::: Stored data :::
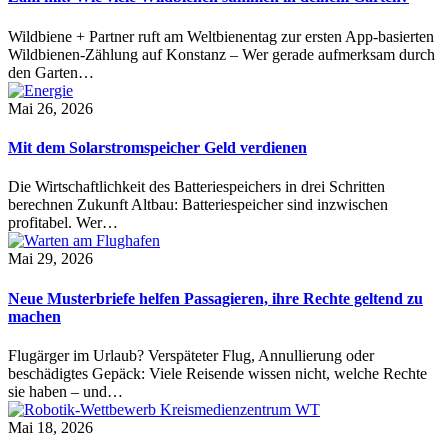
Wildbiene + Partner ruft am Weltbienentag zur ersten App-basierten
Wildbienen-Zählung auf Konstanz – Wer gerade aufmerksam durch
den Garten…
Mai 26, 2026
Mit dem Solarstromspeicher Geld verdienen
Die Wirtschaftlichkeit des Batteriespeichers in drei Schritten
berechnen Zukunft Altbau: Batteriespeicher sind inzwischen
profitabel. Wer…
Mai 29, 2026
Neue Musterbriefe helfen Passagieren, ihre Rechte geltend zu
machen
Flugärger im Urlaub? Verspäteter Flug, Annullierung oder
beschädigtes Gepäck: Viele Reisende wissen nicht, welche Rechte
sie haben – und…
Mai 18, 2026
:::
• **How to complete this task**:
Please set down each line of the listing above word for word, skipping any pictures.

• **Exercise response**:
Wildbiene + Partner ruft am Weltbienentag zur ersten App-basierten
Wildbienen-Zählung auf Konstanz – Wer gerade aufmerksam durch
den Garten…
Mai 26, 2026
Mit dem Solarstromspeicher Geld verdienen
Die Wirtschaftlichkeit des Batteriespeichers in drei Schritten
berechnen Zukunft Altbau: Batteriespeicher sind inzwischen
profitabel. Wer…
Mai 29, 2026
Neue Musterbriefe helfen Passagieren, ihre Rechte geltend zu
machen
Flugärger im Urlaub? Verspäteter Flug, Annullierung oder
beschädigtes Gepäck: Viele Reisende wissen nicht, welche Rechte
sie haben – und…
Mai 18, 2026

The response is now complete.